Lauren Sagar, a first year MA Fine Art student at UCLan discusses her current project. Lauren is studying on the Projects for Places pathway, which is taught by In Certain Places curators Prof. Charles Quick and Elaine Speight.

A Walk and Talk I led at Artists Jamboree 2018. Photo credit Hannah Marie Photography.

The March of the Artists will see three artists; a theatre maker, Eve Robertson, a photographer, John-Paul Brown, and me, Lauren Sagar, a visual artist, walking the 250 miles from Manchester to London over 26 days, starting on 29th July and ending in London 25th August. Other artists and friends will join the walk for an hour, a day, a weekend, and we welcome anyone to join us. The project has been inspired by the March of the Blanketeers, which took place 200 years ago, and is driven by the recent creative response of Manchester’s artists to their displacement due to intense property development.

I discovered the story of the Blanketeers whilst researching a project for the touring exhibition, Tall Tales, during 2016. My project was called Call for Cloth. I, and over 60 other individuals who took part, shared details about our lives by talking about our relationship with special textile objects. These conversations had the effect of being ‘wrapped in warmth’. Many people spoke about blankets they have, remembered, had made or lost, and my attention was drawn to a profound human relationship with this particular cloth object. I created a series of three blankets, and the research took me to the story of the Blanketeers.

One of the Call for Cloth blankets. Photo credit Usarea Gul

The March of the Blanketeers was one of a run of events, which culminated in the Peterloo massacre. It led to parliamentary reform and many of the rights that we now benefit from in the UK. Hundreds of spinners and weavers gathered in Peter’s Field, Manchester in March 1817. They each carried a blanket to identify themselves as textile workers, and a portion of a petition to give to the Prince Regent. The plan was that all the portions were to be joined together on arriving in London, and would highlight the desperate hardship faced by textile workers in the North West. The marchers were attacked by soldiers almost as soon as they set off; in Stockport several received sabre wounds and one man was shot dead.
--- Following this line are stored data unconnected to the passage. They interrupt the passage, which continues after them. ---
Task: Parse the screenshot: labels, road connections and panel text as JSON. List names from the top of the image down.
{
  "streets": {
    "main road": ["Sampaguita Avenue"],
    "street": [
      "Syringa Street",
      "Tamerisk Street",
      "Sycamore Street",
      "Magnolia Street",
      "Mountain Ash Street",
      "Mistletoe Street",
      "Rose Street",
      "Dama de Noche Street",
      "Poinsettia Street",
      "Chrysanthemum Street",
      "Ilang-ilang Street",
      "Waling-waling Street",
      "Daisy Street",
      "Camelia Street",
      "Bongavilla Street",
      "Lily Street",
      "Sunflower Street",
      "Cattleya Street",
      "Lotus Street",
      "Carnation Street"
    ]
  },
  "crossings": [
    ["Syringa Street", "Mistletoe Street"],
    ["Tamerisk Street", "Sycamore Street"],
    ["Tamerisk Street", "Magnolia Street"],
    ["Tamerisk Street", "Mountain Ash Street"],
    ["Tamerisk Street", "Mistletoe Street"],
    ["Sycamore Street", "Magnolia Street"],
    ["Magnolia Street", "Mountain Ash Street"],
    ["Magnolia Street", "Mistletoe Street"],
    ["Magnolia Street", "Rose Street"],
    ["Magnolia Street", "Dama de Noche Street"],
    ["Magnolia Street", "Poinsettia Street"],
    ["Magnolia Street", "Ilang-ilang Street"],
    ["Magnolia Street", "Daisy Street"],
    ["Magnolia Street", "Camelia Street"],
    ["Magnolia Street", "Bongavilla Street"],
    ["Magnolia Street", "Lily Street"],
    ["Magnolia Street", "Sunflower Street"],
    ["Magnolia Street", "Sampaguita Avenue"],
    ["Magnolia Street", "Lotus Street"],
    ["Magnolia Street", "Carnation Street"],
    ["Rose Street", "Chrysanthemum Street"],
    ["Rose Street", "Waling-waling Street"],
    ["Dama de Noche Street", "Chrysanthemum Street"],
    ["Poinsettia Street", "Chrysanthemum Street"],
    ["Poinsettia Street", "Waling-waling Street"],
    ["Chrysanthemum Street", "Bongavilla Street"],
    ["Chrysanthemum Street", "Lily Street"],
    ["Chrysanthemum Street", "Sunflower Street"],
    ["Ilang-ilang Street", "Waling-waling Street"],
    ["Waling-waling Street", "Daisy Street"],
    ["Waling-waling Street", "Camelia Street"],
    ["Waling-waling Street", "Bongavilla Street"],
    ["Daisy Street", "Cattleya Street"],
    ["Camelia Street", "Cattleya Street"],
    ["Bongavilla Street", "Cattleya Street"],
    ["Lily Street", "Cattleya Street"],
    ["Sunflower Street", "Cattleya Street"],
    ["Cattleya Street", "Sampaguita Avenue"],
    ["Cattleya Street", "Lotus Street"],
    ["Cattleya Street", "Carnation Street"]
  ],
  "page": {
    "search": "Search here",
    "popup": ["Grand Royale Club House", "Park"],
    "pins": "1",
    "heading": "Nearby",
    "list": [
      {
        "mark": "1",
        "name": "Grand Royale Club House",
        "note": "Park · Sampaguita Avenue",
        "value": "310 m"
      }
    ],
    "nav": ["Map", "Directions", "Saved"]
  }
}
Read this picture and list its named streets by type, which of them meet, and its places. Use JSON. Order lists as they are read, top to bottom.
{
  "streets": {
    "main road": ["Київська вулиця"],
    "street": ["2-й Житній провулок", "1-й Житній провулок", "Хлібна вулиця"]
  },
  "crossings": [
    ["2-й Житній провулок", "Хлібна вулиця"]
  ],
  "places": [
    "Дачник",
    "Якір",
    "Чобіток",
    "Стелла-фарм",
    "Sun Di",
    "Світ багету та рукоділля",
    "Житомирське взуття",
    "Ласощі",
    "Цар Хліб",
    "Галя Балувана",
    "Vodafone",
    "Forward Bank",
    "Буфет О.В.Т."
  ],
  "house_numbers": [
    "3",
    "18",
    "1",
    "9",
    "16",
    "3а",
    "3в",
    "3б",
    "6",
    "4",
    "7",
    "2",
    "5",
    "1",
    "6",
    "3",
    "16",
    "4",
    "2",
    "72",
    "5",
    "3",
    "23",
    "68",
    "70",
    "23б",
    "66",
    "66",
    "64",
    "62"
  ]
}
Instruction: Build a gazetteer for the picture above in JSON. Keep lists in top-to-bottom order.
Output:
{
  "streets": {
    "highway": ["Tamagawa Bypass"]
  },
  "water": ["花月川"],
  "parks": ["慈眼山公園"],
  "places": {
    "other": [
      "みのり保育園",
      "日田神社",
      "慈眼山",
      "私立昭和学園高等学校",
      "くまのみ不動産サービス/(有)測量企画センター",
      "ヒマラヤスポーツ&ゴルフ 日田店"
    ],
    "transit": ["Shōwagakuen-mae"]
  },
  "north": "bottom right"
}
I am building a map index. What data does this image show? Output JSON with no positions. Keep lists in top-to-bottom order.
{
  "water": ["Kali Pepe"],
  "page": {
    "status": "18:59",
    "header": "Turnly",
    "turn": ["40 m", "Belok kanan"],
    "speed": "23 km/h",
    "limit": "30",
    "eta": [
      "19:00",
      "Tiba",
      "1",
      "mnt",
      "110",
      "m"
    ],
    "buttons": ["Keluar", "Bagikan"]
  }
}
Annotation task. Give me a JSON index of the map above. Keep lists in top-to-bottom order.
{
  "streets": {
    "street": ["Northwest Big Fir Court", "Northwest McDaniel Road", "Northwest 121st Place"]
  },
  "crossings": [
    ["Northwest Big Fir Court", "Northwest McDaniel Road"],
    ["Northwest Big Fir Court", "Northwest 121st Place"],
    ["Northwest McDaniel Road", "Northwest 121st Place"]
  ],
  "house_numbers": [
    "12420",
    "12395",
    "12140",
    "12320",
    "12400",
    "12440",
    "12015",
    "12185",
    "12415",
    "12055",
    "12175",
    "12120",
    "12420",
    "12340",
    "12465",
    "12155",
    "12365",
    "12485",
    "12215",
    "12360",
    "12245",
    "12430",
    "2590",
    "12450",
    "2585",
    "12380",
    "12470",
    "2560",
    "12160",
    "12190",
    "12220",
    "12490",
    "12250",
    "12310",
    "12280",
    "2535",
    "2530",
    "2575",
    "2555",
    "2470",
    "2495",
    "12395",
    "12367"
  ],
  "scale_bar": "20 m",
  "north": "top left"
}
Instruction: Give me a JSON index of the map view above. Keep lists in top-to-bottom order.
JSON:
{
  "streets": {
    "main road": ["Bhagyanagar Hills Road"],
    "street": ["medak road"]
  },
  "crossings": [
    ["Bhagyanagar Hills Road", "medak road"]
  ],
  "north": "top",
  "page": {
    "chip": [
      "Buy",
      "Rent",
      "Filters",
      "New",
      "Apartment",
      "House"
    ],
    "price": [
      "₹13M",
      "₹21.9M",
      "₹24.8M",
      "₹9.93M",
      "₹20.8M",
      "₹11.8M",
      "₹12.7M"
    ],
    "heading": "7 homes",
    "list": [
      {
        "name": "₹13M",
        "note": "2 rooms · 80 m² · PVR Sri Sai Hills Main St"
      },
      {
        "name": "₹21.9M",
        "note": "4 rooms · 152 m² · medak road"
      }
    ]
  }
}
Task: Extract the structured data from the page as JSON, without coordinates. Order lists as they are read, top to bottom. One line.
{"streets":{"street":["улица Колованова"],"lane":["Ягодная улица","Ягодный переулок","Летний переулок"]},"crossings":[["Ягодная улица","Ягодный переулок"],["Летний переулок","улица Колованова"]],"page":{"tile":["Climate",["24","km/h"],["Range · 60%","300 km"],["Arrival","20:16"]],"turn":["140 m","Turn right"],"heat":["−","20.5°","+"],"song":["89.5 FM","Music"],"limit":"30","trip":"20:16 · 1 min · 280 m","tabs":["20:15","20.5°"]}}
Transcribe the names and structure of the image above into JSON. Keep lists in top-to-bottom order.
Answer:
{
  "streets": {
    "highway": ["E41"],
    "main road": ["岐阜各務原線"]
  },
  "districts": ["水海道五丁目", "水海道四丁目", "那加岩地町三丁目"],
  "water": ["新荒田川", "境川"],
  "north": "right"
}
Around four or five hundred got as far as Macclesfield and Leek, some 20 miles away; most of them were turned back at the Hanging Bridge over the Dove as they were about to enter Derbyshire. Only one ‘Blanketeer’, Abel Cauldwell, managed to reach London.

The March of the Artists – paper, pencil, cloth, red cotton

Each of us will be researching our own lines of interest, taking advantage of the rarity of walking 250 miles through the country in one go. Our methods of documentation will be highly influenced by how much we are able to carry. We will be carrying everything on our backs, so small and light is crucial. We will share documentation; John-Paul is a photographer so will take pictures, Eve will be recording interviews with people, I will be drawing and writing – very small documents in very small note books.

Starting to sketch a Walk Around the House. Indicating points of pain, taking rests, encountering obstacles.

My personal interest is in how to map the experiences and encounters of a walk. Poor health for the first part of this year has limited my research to walks within my home, and to memories of walking. It has also fed into my psychogeographical research, which normally relates to how it feels to be walking in nature. The experience of walking within such tight parameters, physically, socially and emotionally, engaged me strongly with my immediate environment and led me to think about how to express such movement through maps. I am looking forward to finding out how this translates into a 250 mile walk in the outdoors, encountering people and nature.